INPUT FOR THIS TASK -
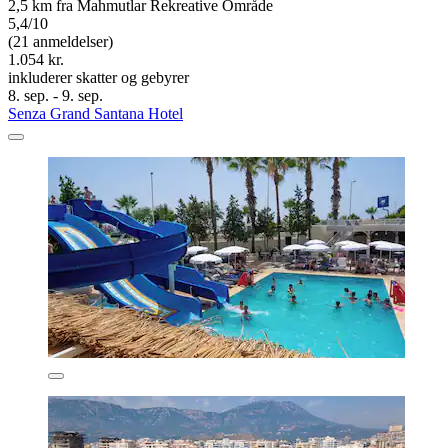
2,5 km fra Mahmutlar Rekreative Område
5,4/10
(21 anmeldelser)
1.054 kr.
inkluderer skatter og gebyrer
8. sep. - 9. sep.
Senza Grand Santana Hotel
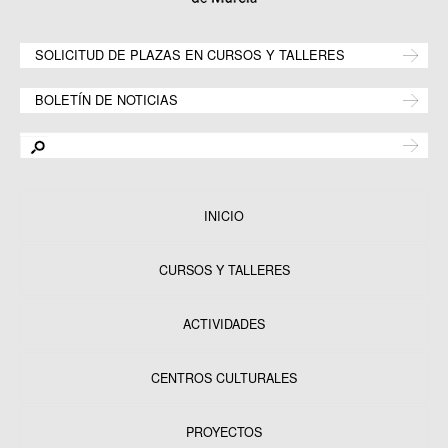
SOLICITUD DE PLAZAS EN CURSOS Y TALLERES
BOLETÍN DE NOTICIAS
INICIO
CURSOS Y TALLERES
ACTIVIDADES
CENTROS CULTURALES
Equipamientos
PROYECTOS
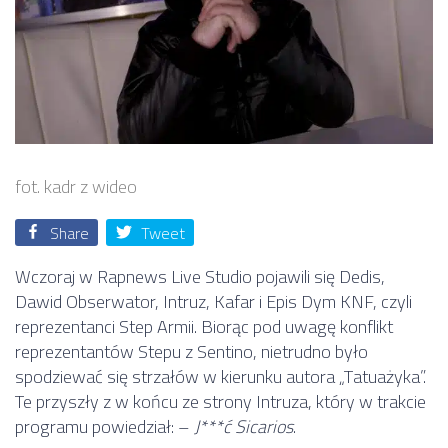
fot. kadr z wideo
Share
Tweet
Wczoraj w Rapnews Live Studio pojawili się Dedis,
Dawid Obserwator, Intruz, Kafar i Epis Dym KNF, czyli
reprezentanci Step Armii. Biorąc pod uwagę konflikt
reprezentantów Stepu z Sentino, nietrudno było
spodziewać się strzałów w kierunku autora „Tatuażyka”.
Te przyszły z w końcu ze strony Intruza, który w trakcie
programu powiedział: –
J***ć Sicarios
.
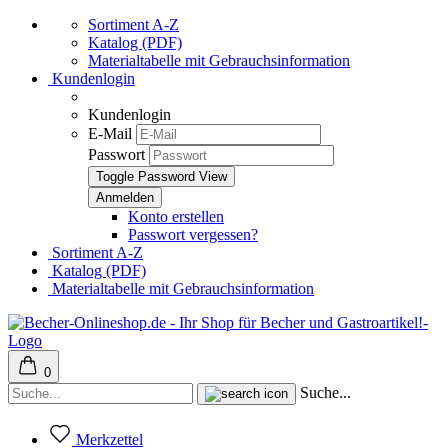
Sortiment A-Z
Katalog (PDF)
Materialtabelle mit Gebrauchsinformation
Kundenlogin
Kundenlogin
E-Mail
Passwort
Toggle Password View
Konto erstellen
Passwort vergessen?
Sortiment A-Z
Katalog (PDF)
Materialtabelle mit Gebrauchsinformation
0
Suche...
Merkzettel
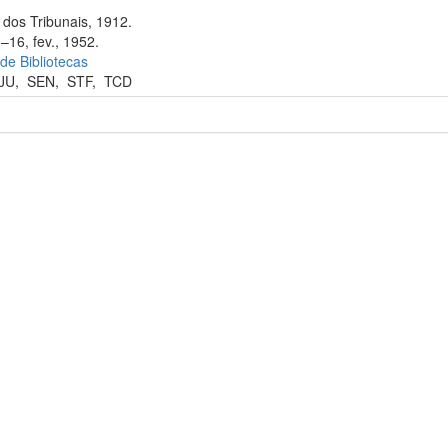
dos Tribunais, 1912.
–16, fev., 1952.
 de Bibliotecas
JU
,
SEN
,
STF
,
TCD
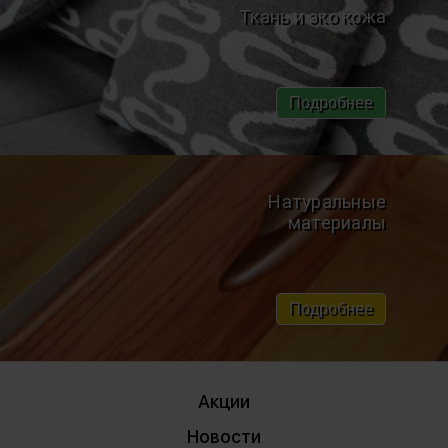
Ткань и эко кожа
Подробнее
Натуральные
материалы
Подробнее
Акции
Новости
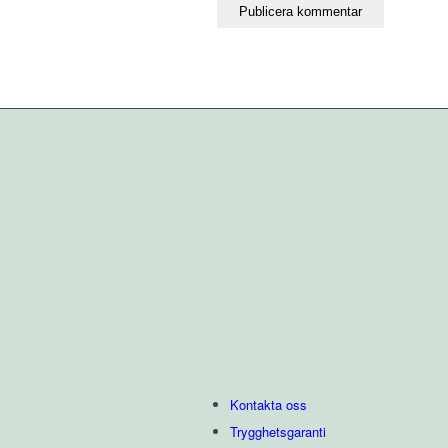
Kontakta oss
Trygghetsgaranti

TASK DETAILS - Write out the listing again without the picture markers, switching every "Kundenlogin" to "Anmeldung" and leaving everything else as it is.

RESULT OF THE TASK -
2,5 km fra Mahmutlar Rekreative Område
5,4/10
(21 anmeldelser)
1.054 kr.
inkluderer skatter og gebyrer
8. sep. - 9. sep.
Senza Grand Santana Hotel
SOLICITUD DE PLAZAS EN CURSOS Y TALLERES
BOLETÍN DE NOTICIAS
INICIO
CURSOS Y TALLERES
ACTIVIDADES
CENTROS CULTURALES
Equipamientos
PROYECTOS
fot. kadr z wideo
Share
Tweet
Wczoraj w Rapnews Live Studio pojawili się Dedis,
Dawid Obserwator, Intruz, Kafar i Epis Dym KNF, czyli
reprezentanci Step Armii. Biorąc pod uwagę konflikt
reprezentantów Stepu z Sentino, nietrudno było
spodziewać się strzałów w kierunku autora „Tatuażyka”.
Te przyszły z w końcu ze strony Intruza, który w trakcie
programu powiedział: –
J***ć Sicarios
.
Sortiment A-Z
Katalog (PDF)
Materialtabelle mit Gebrauchsinformation
Anmeldung
Anmeldung
E-Mail
Passwort
Toggle Password View
Konto erstellen
Passwort vergessen?
Sortiment A-Z
Katalog (PDF)
Materialtabelle mit Gebrauchsinformation
0
Suche...
Merkzettel
dos Tribunais, 1912.
–16, fev., 1952.
 de Bibliotecas
JU
,
SEN
,
STF
,
TCD
Ткань и эко кожа
Подробнее
Натуральные
материалы
Подробнее
Акции
Новости
Kontakta oss
Trygghetsgaranti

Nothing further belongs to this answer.